#### WHAT YOU WILL DO:
A: Output the passage from the article on concert-driven churches starting with "by | Nov 29, 2017" and going on through "their Sunday services.".
B: According to the article on concert-driven churches, why are Sunday evenings chosen for the concerts?

#### SUPPLIED PASSAGE:
►

10 Unsettling Characteristics of a Concert-Driven Church

by | Nov 29, 2017 | Church & Ministry

Worship and music have always been an integral part of both the Christian and Jewish faiths. The fact that we have 150 Psalms as part of sacred writ in Scripture demonstrates this point. Truly we were created by God to love and enjoy Him (by implication worship and adore Him) forever. That being said, some in the modern church movement have gone a step further and made the performing of worship music the central point in their Sunday services.

Some popular movements have even branded their name more on their worship than their preaching and teaching. In one respect, this is nothing new, as I found out decades ago that many churches put more priority into funding a choir leader than a youth pastor; and many churches are more known by their gospel choir than by any other component of their congregation or movement. This shift towards music has created a new phenomenon that I am naming in this article “The Concert-Driven Church.”

Many in this movement have built up such branding based on their amazing worship performances that they can open up a church and have thousands in attendance in a few months (of course, most of it is unfortunately transfer growth from other smaller feeder churches.) This ability to build a church solely on branding means that these churches do not have to do the hard work of contextualization and incarnation (learning the nuances of the surrounding culture and allowing the community residents to get to know them and their leaders before they launch a church plant) that most other churches have to do in order to become a gospel centered congregation or church plant.

This new phenomenon has discouraged many church planters who are wondering if they should pay the price to put into practice the incarnational approach. As an example on why the “concert-driven church” model frustrates many pastors, I will now give a typical scenario practiced by a large contemporary church movement. (I am intentionally leaving the name out of this movement from this article for the time being so as not to exacerbate or illicit a judgmental attitude towards them.)

They will start off by having Sunday evening concerts in a major city that will be promoted all over social media. (Sunday evenings are chosen because their target audience—other Christians—are already committed to attending other churches on Sunday mornings.)

◄

#### SUPPLIED MATERIAL:
►

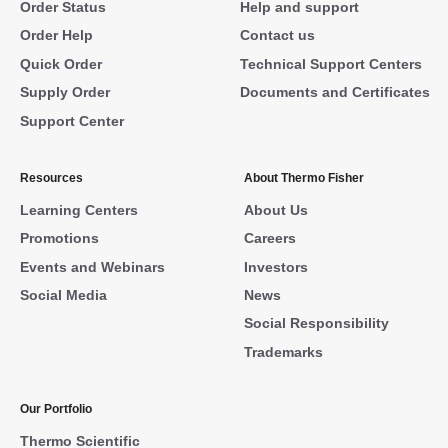
Order Status
Help and support
Order Help
Contact us
Quick Order
Technical Support Centers
Supply Order
Documents and Certificates
Support Center
Resources
About Thermo Fisher
Learning Centers
About Us
Promotions
Careers
Events and Webinars
Investors
Social Media
News
Social Responsibility
Trademarks
Our Portfolio
Thermo Scientific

◄

#### ACTIVITY ANSWERS:
A:
by | Nov 29, 2017 | Church & Ministry

Worship and music have always been an integral part of both the Christian and Jewish faiths. The fact that we have 150 Psalms as part of sacred writ in Scripture demonstrates this point. Truly we were created by God to love and enjoy Him (by implication worship and adore Him) forever. That being said, some in the modern church movement have gone a step further and made the performing of worship music the central point in their Sunday services.

B: The target audience, other Christians, is already committed to attending other churches on Sunday mornings.